I also make my frames right now. I havent had any warping problems, but we'll see how they hold up after a few reclaimings and washing after printing. I am using canvas stretcher bars that are pretty nice because they lock into eachother nicely. The only pain is that I have to shave off the beveled edge so that my screen will lay flat on the printing surface. I am very interested to check the site someone mentioned about the wood screens under $20. 

-Justin


----------



## Kshirt (Mar 3, 2010)

Hi there 13Graphics, I'd love to know how you made you're IR Drier.. I'm trying to make something to cure water based inks at 160 C from an old halogen heater... any hints?
thanks for your post it's encouraging!

Kumar


----------



## Kshirt (Mar 3, 2010)

Hi again 13Graphics Here's our 'McGuyvered' heater(just figured out how to load pics) - have u got any pics?


----------



## gerry (Oct 4, 2006)

Heres my mess...er, press. Made with oak veneer..lol.
My washout booth...notice the little drain spout on the bottom...can also attatch a fl. light behind on the back side,
The other pic are going to someday be a single clr hat press...the staples give the screen ridges which make it hard to coat, i have a solution to fix..just no ambition lol.


----------



## ruxvellprints (Jun 9, 2010)

hi,

i started with homemade 4x4 rotary press and after my ROI (Return Of Investment) i decided to upgrade to 5x4.

[media]http://www.youtube.com/watch?v=NNuIAixj8B4[/media]


----------



## RoboChan (Aug 29, 2010)

I made my own press and im waiting on my screens and squeegees from GM graphics. How could i make my own flash dryer? I have never seen a flash dryer up close so i have no idea how to build one.


----------



## smitty (Jan 9, 2011)

This is my 1 color press i just made its nothing fancy and have yet to really use it I'm still testing with it....


----------



## smitty (Jan 9, 2011)

I also made the screens wits some 1x2 and some curtain material i got from walmart


----------



## janinexd (Mar 4, 2011)

smitty said:


> This is my 1 color press i just made its nothing fancy and have yet to really use it I'm still testing with it....


 wow this is amazing!!


----------



## Relik Apparel (Jul 10, 2009)

Wow, awesome stuff on this thread !

Here's a cool little way to make a real nice washout booth: PROCESS - the $60 washout booth

On E-bay some ppl sell the plans to make your own press. After looking into it, (although the home made presses on this thread are beautiful) in my opinion, after looking at the diagrams in detail and the equipment I would have to buy at Home Depot, I would just go to http://www.silkscreeningsupplies.com and buy a startup table top silver press. In the future these startup presses can be upgraded to side clamps and even micro registration

.


----------



## chrispunx (Aug 5, 2010)

13Graphics said:


> As for McGuyvered equipment....
> 
> Everything except my press.
> 
> ...


 details please. is it around the same amount as a regular flash or cheaper?


----------



## hellah fresh (Feb 26, 2009)

TeddyRocky said:


> All a regular dip is,,,is a overpriced portable cooler. Why a cooler? Has a spout on the bottom for you to release water/chemicals when you need to recirculate the chems.
> 
> Or you can just buy a huge garbage can and use it has a "dip tank."

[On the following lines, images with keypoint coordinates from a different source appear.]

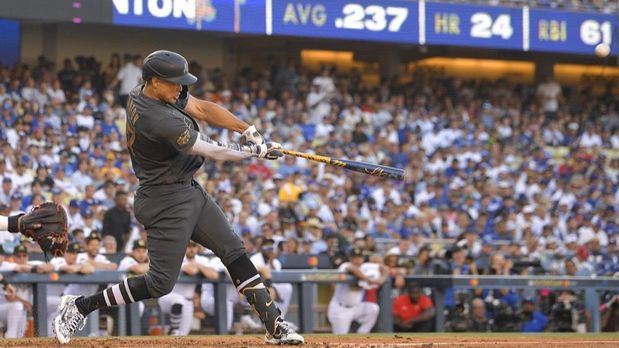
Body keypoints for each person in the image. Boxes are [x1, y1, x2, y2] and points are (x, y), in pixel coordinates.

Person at [52, 50, 303, 345]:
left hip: (187, 189)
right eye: (175, 83)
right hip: (164, 200)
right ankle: (79, 306)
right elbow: (209, 148)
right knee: (160, 284)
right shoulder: (155, 117)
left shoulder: (150, 91)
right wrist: (252, 152)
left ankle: (274, 325)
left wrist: (249, 131)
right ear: (156, 82)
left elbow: (202, 109)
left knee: (233, 250)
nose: (181, 89)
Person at [327, 248, 382, 334]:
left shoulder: (365, 268)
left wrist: (381, 280)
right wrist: (368, 279)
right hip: (341, 309)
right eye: (355, 258)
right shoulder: (344, 265)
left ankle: (362, 333)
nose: (358, 260)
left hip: (356, 307)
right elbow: (352, 269)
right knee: (340, 342)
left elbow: (383, 268)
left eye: (360, 257)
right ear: (350, 258)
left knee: (373, 308)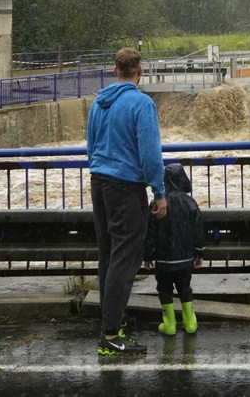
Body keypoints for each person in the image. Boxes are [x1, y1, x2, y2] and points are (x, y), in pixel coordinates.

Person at [87, 47, 167, 356]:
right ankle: (109, 333)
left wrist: (102, 171)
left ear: (114, 71)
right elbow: (150, 154)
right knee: (125, 258)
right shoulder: (141, 104)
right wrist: (159, 193)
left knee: (108, 255)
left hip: (100, 183)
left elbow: (91, 147)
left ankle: (111, 326)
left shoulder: (99, 103)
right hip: (125, 187)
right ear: (140, 71)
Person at [144, 162, 204, 335]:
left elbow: (150, 234)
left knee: (164, 289)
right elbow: (198, 230)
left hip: (163, 260)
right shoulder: (190, 203)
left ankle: (169, 324)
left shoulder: (157, 204)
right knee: (185, 287)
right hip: (185, 259)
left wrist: (148, 256)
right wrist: (199, 252)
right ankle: (190, 322)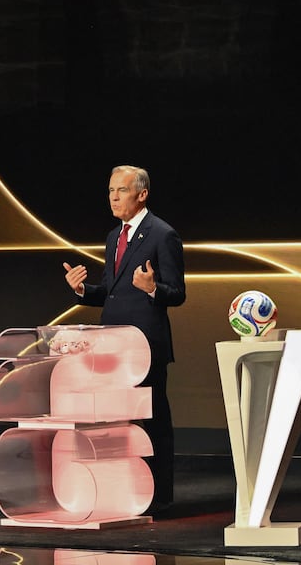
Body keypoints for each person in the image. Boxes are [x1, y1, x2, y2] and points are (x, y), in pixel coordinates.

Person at [62, 165, 185, 514]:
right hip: (113, 346)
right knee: (118, 421)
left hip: (146, 345)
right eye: (110, 191)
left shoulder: (163, 235)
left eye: (122, 190)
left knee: (153, 418)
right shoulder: (114, 237)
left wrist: (154, 289)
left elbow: (177, 293)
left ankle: (158, 496)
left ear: (142, 194)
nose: (114, 197)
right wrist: (83, 289)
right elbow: (111, 293)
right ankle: (127, 491)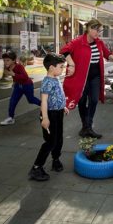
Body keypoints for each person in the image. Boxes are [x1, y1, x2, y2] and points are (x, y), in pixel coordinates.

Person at [60, 19, 113, 139]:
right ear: (89, 29)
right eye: (96, 30)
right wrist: (72, 64)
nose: (98, 33)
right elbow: (64, 51)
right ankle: (86, 127)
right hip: (80, 78)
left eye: (100, 31)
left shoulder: (99, 42)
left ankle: (87, 126)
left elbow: (106, 53)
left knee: (94, 100)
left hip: (95, 76)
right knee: (82, 101)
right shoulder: (78, 42)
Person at [29, 53, 69, 181]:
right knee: (50, 141)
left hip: (58, 113)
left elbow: (58, 95)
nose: (62, 69)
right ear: (52, 67)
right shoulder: (47, 82)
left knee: (58, 139)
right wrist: (45, 118)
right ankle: (36, 167)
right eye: (61, 66)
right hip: (49, 114)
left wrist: (63, 106)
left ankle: (55, 159)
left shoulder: (55, 79)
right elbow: (44, 101)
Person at [0, 51, 41, 125]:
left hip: (27, 85)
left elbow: (25, 77)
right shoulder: (8, 67)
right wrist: (14, 82)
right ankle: (11, 118)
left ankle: (45, 106)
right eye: (4, 60)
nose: (5, 62)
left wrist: (13, 74)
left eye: (8, 60)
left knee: (31, 100)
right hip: (18, 86)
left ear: (13, 60)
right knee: (12, 101)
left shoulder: (19, 66)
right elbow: (15, 77)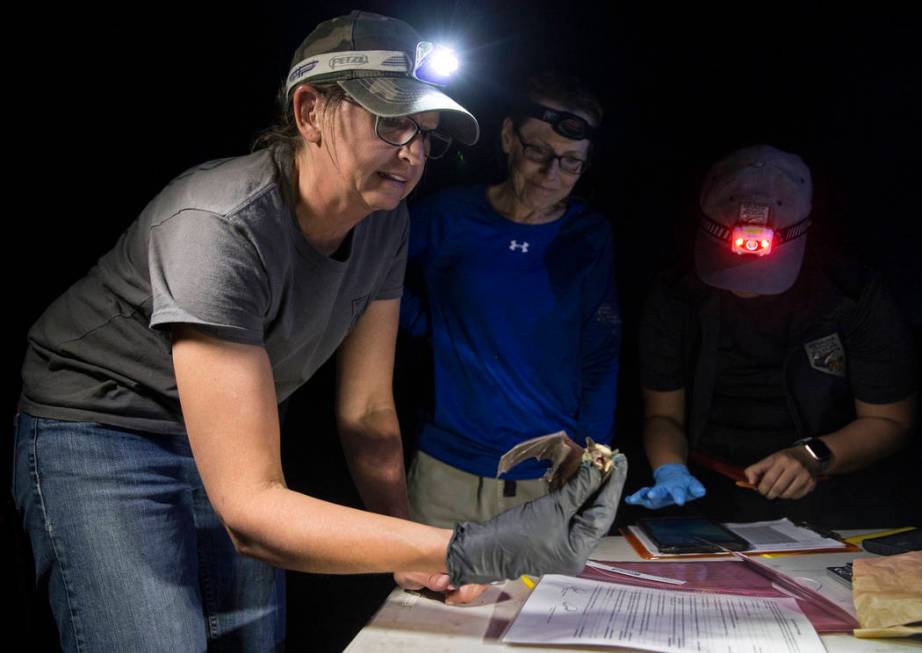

I never thought about buying a cooler... i need to find one that is big enough for my 23x34 frames =p.


----------



## Kristine9889 (Jul 31, 2011)

13Graphics said:


> If you used regular 2x2's made of pine, or "white wood" the wood is just too soft.
> 
> 
> As for McGuyvered equipment....
> ...


Do you mind sharing how you made your flash dryer and adjustable drying stand? Thanks


----------



## bweavernh (Jun 26, 2008)

smitty said:


> This is my 1 color press i just made its nothing fancy and have yet to really use it I'm still testing with it....


I find this somewhat inspiring.


----------



## rmj printing (Apr 3, 2010)

I plan to make this tool, for screen printing. but this is still my pictures in 3d .. after this i will send to the workshop


----------



## wormil (Jan 7, 2008)

Looks nice but maybe a bit overkill for a single color machine.


----------



## rmj printing (Apr 3, 2010)

wormil said:


> Looks nice but maybe a bit overkill for a single color machine.


hi.. friends..this picture just for master sheet. I need a lot of shirtboards to make a lot of colors .. and this is very compatible to make simulation color or cmyk. this equipment just for printing the sheet of half finish. for the finish t-shirt, i must change the shape of shirtboard. in my country many people using it. low cost and very simple but the result not lose than rotary table. i have rotary table but for many colour using waterbase ink have many problem.. this is very important to save time for screen printing.. i will show you other more simple equipment homemade in my country.. but the result of printing very wonderful.. thanks


----------



## viasprintshop (Jun 13, 2013)

Can you share this? and where are your from?


----------